## DESCRIPTION OF THE TASK
Count the lines in the items below that contain the word "здобули". Give only the number.

(Saved entries)
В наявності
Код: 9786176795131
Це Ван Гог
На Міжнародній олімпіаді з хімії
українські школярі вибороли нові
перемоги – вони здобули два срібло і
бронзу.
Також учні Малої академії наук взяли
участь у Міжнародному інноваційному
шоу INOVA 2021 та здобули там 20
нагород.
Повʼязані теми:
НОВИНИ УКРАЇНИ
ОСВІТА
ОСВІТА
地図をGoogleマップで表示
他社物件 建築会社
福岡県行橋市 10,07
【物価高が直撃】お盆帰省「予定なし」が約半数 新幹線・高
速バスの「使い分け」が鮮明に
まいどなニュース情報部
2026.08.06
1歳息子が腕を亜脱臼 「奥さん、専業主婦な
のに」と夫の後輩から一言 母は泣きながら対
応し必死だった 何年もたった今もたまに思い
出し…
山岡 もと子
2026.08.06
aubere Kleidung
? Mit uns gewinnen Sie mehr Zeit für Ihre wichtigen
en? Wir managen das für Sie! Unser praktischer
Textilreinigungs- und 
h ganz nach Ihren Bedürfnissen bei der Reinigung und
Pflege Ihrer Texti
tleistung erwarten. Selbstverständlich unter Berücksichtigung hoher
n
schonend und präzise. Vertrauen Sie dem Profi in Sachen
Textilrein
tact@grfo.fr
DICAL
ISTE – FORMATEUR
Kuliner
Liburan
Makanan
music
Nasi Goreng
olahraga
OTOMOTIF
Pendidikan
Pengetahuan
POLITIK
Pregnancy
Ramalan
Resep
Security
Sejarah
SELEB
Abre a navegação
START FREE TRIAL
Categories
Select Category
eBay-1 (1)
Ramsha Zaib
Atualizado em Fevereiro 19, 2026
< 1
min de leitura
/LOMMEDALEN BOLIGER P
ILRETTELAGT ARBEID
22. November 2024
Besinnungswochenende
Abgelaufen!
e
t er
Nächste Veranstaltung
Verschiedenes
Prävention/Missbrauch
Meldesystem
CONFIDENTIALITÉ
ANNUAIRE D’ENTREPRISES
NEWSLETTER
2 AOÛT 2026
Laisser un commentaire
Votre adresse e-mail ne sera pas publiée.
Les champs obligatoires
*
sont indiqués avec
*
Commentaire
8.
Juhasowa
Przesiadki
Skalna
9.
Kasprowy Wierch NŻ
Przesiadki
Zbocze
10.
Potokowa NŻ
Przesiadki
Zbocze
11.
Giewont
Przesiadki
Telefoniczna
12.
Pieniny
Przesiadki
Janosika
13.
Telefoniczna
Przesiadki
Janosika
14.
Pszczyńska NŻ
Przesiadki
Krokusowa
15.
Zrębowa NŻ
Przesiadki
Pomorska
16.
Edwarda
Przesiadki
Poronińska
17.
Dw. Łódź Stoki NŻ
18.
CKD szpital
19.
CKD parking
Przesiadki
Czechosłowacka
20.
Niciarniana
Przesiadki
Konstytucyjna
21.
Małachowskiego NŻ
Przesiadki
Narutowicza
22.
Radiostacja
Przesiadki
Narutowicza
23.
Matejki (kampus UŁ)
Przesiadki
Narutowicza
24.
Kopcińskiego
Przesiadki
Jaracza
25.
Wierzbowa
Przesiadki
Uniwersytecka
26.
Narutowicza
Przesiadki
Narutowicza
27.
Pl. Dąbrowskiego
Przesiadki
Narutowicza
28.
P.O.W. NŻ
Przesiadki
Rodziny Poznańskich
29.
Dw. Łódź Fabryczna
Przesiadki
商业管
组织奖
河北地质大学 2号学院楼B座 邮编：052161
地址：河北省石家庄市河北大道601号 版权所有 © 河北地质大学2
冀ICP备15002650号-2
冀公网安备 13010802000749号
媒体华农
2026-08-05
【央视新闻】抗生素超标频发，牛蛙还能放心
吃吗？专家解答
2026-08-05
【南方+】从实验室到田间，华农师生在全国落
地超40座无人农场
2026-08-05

## SOLUTION FOR THIS EXERCISE
2